Start Document extract
A couple of weeks ago, I complained about the lack of criminal law blogs done by women. I also bemoaned the fact that, with a few exceptions, there do not seem to be many public defender blogs that don’t sound preachy, sanctimonious, and put-upon. Yes, you’re a public defender. Yes, the caseload is overwhelming. Yes, the pay is pitiful. And yes, you get no respect or gratitude from your clients. Now move on. It’s not that I don’t agree with you. It’s that I get tired of reading about it.
I was thus pleased to discover a brand new site, Public Defender Revolution, which offers a new twist on things. It is also written by two women: “Carol D” of an unknown location and “k” from somewhere in Washington state. The writing is fresh and honest, and the two women seem to have a sense of humor, both about themselves and about the challenges of being a public defender.
The fact is, and I speak from personal experience, I don’t think you can survive long as a public defender if you don’t have a sense of humor.
End Document extract
=== Goal A ===
List the three words the post uses to describe how most public defender blogs sound.
=== Goal B ===
Reproduce the passage of the post between "A couple of" and "being a public defender.", inclusive, word for word.
Rely only on the post above.
Start Provided information
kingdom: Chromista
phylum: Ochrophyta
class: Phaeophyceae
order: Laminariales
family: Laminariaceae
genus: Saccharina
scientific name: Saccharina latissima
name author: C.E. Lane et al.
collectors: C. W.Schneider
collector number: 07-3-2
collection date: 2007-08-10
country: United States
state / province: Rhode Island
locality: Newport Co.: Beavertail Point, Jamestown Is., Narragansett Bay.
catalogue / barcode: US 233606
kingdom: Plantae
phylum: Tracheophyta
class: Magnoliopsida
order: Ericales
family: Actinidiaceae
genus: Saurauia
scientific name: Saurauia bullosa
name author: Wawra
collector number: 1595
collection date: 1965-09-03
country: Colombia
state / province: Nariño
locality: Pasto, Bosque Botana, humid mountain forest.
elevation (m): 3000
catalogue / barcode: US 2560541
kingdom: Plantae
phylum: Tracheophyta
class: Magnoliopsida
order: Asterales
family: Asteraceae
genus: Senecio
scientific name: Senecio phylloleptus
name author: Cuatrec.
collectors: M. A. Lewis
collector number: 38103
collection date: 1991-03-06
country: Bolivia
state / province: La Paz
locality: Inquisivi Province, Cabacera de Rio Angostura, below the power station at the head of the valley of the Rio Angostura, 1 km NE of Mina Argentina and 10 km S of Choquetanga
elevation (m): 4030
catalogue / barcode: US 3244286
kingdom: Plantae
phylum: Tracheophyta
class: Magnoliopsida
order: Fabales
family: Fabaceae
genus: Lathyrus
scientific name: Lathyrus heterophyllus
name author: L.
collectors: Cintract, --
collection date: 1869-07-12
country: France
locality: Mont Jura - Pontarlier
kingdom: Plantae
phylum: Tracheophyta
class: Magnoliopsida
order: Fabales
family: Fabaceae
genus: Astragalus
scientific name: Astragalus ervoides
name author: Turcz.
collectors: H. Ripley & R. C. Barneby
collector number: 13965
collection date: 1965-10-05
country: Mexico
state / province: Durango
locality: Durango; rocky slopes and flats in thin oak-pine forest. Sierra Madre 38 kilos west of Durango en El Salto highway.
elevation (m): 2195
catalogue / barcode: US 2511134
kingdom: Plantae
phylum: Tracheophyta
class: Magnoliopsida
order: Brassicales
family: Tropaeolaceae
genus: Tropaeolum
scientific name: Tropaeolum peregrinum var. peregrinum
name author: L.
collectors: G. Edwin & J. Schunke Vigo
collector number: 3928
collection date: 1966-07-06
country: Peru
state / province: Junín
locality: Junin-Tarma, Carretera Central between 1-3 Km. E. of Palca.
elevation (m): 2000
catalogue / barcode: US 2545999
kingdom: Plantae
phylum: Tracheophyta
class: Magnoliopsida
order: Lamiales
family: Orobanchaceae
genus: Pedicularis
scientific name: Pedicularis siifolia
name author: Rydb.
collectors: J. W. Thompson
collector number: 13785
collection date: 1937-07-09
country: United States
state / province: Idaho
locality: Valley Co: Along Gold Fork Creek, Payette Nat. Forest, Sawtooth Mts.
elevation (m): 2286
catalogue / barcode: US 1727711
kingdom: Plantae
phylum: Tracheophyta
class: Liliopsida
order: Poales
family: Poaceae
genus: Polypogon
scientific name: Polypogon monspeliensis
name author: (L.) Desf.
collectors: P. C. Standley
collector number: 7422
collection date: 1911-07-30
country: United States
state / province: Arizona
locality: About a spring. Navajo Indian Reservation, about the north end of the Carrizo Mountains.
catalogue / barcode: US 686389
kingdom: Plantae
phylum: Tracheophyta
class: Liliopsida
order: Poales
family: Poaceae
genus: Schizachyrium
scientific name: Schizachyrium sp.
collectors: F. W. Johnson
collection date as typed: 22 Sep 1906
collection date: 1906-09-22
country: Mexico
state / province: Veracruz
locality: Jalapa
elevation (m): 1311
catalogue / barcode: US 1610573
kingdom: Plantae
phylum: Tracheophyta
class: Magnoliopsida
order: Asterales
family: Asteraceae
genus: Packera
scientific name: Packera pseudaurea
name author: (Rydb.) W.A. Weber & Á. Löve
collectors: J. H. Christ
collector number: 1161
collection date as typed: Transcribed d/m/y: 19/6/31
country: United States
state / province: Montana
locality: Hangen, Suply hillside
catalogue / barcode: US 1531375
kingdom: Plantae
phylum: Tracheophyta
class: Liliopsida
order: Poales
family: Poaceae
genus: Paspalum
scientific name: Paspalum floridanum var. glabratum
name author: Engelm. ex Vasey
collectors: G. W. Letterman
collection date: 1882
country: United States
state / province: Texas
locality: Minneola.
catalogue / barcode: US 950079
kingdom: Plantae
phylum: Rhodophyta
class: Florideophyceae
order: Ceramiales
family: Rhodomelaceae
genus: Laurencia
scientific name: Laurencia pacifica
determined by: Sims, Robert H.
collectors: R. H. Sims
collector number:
End Provided information
=== Worked solution A ===
preachy, sanctimonious, put-upon

=== Worked solution B ===
A couple of weeks ago, I complained about the lack of criminal law blogs done by women. I also bemoaned the fact that, with a few exceptions, there do not seem to be many public defender blogs that don’t sound preachy, sanctimonious, and put-upon. Yes, you’re a public defender. Yes, the caseload is overwhelming. Yes, the pay is pitiful. And yes, you get no respect or gratitude from your clients. Now move on. It’s not that I don’t agree with you. It’s that I get tired of reading about it.
I was thus pleased to discover a brand new site, Public Defender Revolution, which offers a new twist on things. It is also written by two women: “Carol D” of an unknown location and “k” from somewhere in Washington state. The writing is fresh and honest, and the two women seem to have a sense of humor, both about themselves and about the challenges of being a public defender.